Good tutorial, however you need to slow down a little. You talk way too fast.
@KnowledgeAmplifier1 is there any chance in future will see apache flink tutorial . I am looking for this tutorial .
Can you please let me know any good documents or videos are available for this course.
Thanks advance
Kindly make a video of AWS kinesis
Hello @kalpatarusahoo844, have already created multiple videos on different concepts related to AWS Kinesis Family , you can refer this playlist -- ruclips.net/p/PLjfRmoYoxpNrI6CuZt486uDjSvhhODleP&si=p0pIhlOAAq-Xl4ft
Stay tuned for more videos
@@KnowledgeAmplifier1 I will check. thanks
No problem@@kalpatarusahoo844! Happy Learning
Thanks mate!
You're welcome @alagappan2214! Happy Learning :-)
Hi, this setup spike my billing very high,
The setup was to build lambda function to read the latest file from the s3 dir and make transformation then finally to s3 target dir,
So this all setup with the python script has to run once the s3 notification to lambda function that an file just came to s3.
But it went into a loop and made the s3 and lambda billing spike
Let me knew what is the issue I didn't not noticed first in this setup while running my python script.
The issue you're experiencing is likely due to an infinite loop caused by your Lambda function writing an object back to the same S3 bucket, which then triggers the Lambda function again via a put event. This continuous cycle can significantly increase your S3 and Lambda usage, leading to higher billing.
To resolve this, please ensure the following:
Check the Bucket Configuration: Verify if your Lambda function is writing to the same S3 bucket that triggers the function on a put event. If it is, this is likely causing the infinite loop.
Separate Buckets or Folders:
Different Buckets: Consider writing the transformed data to a different S3 bucket.

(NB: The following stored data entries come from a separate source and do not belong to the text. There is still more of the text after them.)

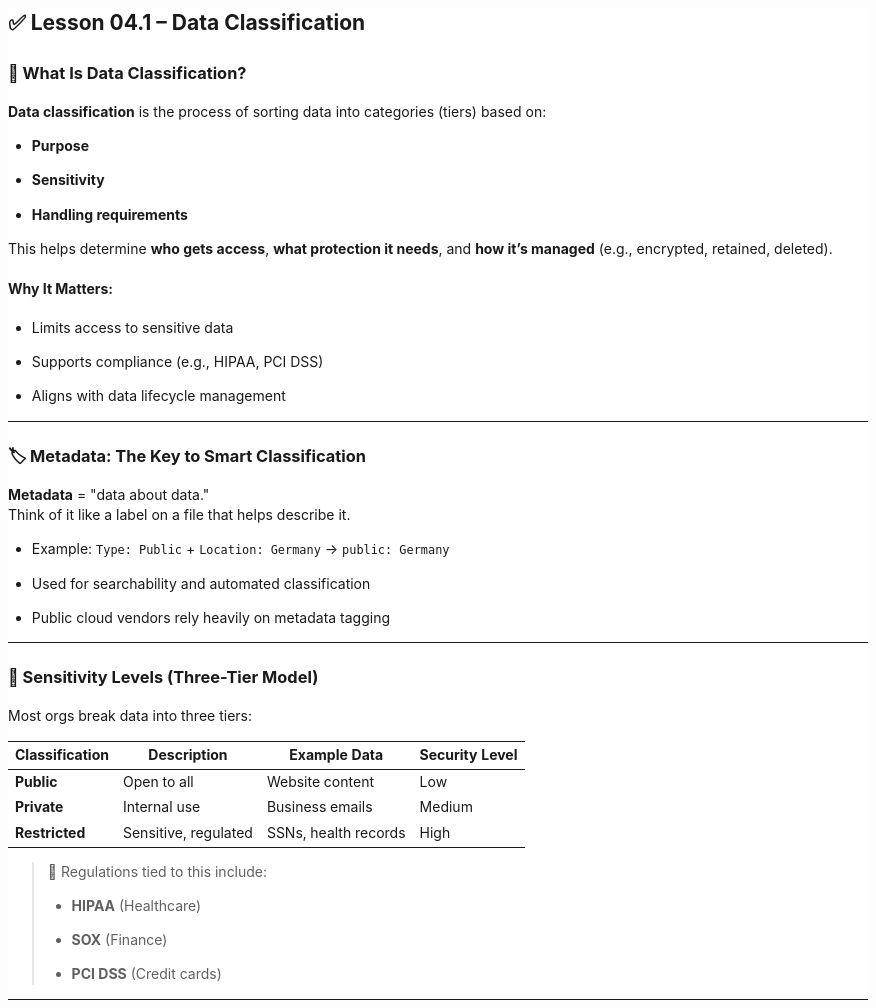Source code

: ## ✅ Lesson 04.1 – Data Classification

### 📌 What Is Data Classification?

**Data classification** is the process of sorting data into categories (tiers) based on:

- **Purpose**
    
- **Sensitivity**
    
- **Handling requirements**
    

This helps determine **who gets access**, **what protection it needs**, and **how it’s managed** (e.g., encrypted, retained, deleted).

#### Why It Matters:

- Limits access to sensitive data
    
- Supports compliance (e.g., HIPAA, PCI DSS)
    
- Aligns with data lifecycle management
    

---

### 🏷️ Metadata: The Key to Smart Classification

**Metadata** = "data about data."  
Think of it like a label on a file that helps describe it.

- Example: `Type: Public` + `Location: Germany` → `public: Germany`
    
- Used for searchability and automated classification
    
- Public cloud vendors rely heavily on metadata tagging
    

---

### 🔐 Sensitivity Levels (Three-Tier Model)

Most orgs break data into three tiers:

|Classification|Description|Example Data|Security Level|
|---|---|---|---|
|**Public**|Open to all|Website content|Low|
|**Private**|Internal use|Business emails|Medium|
|**Restricted**|Sensitive, regulated|SSNs, health records|High|

> 🔎 Regulations tied to this include:
> 
> - **HIPAA** (Healthcare)
>     
> - **SOX** (Finance)
>     
> - **PCI DSS** (Credit cards)
>     

---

Different Folders in the Same Bucket: Alternatively, you can configure two separate folders within the same bucket. Configure the S3 event notification to trigger the Lambda function only when a file is added to the specific source folder. The Lambda function should then write the transformed data to a different target folder. This can be set by specifying the folder name in the bucket prefix in the S3 event setup.
By implementing one of these solutions, you can prevent the infinite loop and avoid unnecessary costs.
@@KnowledgeAmplifier1
mostly the setup is same as you explain, the source s3 dir read the latest .gz file and then save to another s3 dir the transformed with truncate if exited so this new transformed csv then merger to the master data csv to anothe s3 dir data file,
the only one thing i would have missed here is to assign the prefix and suffix setup.
i would have tested while it run and stop, but when i assign the s3 notification to tigger the target destination lambda fucn to execute on a particular time, so here after this does not stop till i delete all my resources.